- _Input records_
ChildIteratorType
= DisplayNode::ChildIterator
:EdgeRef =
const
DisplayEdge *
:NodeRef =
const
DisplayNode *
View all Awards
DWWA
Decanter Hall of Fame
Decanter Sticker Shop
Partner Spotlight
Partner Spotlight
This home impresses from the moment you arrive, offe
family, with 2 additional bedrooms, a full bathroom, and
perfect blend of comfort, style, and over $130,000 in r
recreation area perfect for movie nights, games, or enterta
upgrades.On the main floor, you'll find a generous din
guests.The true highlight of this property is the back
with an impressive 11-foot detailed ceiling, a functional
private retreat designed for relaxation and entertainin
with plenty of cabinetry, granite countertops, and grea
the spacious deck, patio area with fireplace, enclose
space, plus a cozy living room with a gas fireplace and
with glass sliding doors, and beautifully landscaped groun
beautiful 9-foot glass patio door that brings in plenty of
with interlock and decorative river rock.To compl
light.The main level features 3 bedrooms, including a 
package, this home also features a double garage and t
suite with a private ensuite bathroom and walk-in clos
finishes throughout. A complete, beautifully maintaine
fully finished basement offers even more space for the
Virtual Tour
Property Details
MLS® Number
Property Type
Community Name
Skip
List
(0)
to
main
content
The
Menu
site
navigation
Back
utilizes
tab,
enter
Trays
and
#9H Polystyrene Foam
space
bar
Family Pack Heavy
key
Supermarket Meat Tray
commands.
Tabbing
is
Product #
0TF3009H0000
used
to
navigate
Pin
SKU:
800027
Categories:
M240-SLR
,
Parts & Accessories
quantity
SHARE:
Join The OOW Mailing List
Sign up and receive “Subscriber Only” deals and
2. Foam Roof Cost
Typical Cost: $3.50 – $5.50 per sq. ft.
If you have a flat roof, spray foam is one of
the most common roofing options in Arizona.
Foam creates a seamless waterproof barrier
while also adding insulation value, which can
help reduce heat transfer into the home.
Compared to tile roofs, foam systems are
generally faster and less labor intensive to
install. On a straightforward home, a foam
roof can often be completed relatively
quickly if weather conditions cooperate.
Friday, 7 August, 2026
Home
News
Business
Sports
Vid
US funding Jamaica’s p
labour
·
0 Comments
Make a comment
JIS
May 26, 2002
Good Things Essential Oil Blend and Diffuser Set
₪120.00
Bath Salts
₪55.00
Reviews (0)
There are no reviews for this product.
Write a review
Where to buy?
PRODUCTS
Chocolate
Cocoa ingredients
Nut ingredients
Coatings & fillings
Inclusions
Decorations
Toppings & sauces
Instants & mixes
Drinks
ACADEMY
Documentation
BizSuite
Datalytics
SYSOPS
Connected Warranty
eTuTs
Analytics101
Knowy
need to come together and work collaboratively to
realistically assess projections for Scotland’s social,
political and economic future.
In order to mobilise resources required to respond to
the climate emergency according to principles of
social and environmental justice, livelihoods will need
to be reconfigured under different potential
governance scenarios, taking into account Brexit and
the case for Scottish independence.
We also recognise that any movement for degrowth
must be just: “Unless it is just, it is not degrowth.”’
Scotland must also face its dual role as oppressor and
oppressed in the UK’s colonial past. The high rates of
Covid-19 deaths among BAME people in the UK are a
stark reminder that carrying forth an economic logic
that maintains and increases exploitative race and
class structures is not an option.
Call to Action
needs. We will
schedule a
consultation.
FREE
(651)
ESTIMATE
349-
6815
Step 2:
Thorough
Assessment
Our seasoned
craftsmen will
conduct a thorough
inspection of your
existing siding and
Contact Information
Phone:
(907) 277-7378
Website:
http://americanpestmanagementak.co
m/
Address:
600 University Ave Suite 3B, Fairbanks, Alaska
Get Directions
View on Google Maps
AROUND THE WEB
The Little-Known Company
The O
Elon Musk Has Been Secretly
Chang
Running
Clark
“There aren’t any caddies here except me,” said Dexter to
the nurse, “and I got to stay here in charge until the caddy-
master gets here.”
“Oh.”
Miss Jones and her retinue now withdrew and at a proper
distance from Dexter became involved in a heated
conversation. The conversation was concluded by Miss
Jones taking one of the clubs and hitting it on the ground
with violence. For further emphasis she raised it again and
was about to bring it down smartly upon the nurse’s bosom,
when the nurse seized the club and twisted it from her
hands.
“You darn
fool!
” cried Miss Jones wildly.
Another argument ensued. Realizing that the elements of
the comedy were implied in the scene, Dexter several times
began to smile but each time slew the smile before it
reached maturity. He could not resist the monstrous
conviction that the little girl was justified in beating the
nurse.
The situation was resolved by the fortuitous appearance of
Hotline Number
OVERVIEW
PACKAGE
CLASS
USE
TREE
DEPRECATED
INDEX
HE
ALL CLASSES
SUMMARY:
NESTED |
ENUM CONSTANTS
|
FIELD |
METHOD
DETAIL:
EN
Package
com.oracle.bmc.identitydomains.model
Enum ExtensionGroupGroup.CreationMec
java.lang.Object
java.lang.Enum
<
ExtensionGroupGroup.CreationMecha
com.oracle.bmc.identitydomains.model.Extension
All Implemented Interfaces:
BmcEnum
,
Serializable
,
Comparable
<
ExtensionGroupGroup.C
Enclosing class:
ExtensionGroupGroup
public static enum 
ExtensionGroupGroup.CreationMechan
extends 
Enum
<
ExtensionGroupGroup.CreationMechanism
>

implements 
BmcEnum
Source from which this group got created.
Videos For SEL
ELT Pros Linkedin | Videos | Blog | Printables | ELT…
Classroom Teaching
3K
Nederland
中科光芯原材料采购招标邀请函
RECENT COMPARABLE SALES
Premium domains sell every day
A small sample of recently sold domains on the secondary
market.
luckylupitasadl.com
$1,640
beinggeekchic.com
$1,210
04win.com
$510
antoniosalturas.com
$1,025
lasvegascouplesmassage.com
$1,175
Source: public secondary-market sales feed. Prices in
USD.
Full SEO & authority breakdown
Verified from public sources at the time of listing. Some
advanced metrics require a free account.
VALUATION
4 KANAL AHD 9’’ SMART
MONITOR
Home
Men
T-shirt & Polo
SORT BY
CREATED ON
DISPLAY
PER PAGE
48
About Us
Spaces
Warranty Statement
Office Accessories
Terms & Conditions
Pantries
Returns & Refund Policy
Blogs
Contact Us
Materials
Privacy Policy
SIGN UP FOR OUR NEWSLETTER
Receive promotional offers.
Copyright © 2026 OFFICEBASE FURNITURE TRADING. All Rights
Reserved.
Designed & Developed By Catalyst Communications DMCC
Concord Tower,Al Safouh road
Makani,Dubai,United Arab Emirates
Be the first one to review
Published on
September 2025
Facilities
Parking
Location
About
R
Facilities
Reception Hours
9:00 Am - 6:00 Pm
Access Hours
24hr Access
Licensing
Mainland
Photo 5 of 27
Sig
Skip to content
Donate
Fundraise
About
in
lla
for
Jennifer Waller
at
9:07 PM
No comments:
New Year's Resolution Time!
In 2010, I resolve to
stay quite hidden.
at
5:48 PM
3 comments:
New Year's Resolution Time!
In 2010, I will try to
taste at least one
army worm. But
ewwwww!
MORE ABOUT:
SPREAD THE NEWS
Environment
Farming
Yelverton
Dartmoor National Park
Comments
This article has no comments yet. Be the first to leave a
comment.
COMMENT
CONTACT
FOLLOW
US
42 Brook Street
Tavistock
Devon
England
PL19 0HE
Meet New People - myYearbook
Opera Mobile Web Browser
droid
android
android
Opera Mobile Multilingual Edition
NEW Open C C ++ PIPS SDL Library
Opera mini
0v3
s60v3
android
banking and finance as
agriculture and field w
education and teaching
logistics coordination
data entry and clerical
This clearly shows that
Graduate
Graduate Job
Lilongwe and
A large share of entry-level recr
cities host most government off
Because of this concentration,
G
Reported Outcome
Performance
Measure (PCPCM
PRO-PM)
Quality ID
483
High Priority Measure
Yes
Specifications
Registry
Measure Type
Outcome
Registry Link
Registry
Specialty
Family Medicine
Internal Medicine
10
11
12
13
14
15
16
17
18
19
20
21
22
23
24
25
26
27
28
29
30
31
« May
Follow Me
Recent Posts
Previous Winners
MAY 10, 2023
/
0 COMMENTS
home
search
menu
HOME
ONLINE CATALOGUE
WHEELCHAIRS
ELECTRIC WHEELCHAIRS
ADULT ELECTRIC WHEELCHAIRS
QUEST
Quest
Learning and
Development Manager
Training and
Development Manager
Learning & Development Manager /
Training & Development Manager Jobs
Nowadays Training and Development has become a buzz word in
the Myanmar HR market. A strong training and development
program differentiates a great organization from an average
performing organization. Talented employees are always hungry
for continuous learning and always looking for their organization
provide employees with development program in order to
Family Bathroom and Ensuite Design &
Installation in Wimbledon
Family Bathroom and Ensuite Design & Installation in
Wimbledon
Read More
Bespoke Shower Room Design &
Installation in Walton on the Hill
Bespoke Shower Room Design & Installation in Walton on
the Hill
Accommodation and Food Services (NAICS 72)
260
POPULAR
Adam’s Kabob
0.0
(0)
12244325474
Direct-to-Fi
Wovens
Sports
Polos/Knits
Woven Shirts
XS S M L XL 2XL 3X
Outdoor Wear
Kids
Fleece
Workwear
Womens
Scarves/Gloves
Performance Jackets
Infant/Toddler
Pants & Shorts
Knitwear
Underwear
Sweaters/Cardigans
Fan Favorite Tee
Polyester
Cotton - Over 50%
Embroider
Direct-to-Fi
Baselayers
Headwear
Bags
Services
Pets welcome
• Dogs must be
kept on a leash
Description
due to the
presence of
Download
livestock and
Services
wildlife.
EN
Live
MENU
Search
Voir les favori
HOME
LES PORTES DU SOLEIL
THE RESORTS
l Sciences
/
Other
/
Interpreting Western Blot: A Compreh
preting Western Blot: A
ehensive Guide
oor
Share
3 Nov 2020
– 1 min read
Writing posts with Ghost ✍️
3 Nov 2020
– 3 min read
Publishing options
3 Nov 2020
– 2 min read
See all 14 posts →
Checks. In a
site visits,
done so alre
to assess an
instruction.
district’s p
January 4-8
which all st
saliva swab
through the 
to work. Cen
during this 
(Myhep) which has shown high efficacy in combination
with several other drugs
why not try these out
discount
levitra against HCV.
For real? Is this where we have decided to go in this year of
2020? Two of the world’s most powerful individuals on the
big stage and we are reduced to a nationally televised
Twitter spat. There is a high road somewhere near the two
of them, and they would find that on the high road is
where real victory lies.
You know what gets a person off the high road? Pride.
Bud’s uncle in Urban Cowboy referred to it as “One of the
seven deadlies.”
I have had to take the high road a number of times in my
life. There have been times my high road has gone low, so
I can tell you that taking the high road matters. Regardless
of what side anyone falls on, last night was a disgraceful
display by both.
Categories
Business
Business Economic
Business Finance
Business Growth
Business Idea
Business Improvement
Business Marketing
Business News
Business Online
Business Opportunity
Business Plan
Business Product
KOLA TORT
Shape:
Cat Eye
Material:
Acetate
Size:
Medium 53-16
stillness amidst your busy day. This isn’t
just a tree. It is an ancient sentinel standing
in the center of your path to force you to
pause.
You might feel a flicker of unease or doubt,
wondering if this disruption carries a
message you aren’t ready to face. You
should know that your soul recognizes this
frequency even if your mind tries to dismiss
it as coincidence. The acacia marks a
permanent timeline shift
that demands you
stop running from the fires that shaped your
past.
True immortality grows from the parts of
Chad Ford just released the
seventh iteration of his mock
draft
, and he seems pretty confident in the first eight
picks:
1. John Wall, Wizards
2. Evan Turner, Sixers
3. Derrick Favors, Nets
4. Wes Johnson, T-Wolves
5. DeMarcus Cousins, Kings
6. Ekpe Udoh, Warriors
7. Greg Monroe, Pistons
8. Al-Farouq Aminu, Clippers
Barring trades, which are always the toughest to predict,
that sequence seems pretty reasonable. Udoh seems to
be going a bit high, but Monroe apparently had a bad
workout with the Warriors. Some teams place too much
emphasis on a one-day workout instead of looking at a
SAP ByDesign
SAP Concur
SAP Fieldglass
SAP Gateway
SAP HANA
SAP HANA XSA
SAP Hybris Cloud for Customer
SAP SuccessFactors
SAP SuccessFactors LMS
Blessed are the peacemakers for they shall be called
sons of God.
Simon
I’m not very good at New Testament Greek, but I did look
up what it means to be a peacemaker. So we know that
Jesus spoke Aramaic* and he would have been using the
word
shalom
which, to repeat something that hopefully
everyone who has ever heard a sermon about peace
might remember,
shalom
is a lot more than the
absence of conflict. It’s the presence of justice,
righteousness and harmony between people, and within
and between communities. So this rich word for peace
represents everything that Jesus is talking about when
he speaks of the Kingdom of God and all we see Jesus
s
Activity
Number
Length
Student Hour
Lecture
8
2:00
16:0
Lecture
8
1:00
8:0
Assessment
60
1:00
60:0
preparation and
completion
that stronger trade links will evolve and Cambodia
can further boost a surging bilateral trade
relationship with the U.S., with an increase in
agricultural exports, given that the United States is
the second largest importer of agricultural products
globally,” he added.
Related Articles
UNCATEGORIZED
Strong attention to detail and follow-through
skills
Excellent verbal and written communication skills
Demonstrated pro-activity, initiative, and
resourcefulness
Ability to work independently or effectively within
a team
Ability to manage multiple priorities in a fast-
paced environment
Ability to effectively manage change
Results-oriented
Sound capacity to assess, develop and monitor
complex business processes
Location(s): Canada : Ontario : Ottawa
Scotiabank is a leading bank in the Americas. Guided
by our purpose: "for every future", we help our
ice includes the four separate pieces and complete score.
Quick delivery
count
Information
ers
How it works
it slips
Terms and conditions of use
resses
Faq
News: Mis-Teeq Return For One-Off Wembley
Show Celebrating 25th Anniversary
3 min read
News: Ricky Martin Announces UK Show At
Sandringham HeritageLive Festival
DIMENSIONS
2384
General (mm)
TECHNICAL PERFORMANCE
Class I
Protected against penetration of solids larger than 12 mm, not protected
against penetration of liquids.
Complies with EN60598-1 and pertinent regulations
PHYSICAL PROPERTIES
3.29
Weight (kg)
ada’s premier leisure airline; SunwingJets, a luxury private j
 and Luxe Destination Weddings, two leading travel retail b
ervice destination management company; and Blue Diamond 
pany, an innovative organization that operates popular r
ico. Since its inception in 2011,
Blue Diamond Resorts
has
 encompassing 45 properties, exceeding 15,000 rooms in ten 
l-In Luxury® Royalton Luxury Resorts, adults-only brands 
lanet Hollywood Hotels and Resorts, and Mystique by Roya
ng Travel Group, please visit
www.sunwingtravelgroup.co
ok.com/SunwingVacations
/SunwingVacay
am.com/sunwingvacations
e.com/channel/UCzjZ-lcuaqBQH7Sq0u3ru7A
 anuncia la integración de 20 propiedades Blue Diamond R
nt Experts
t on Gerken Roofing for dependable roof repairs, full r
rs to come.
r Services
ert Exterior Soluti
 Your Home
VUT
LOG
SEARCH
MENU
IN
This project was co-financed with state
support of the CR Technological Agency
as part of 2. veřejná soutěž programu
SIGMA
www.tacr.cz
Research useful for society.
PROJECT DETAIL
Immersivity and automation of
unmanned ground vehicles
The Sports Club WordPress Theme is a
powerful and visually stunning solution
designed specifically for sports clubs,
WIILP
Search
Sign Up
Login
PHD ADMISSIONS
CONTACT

- _Job_
Lines containing the word "than": copy every one of them from the records above.

- _Written answer_
is a lot more than the
Protected against penetration of solids larger than 12 mm, not protected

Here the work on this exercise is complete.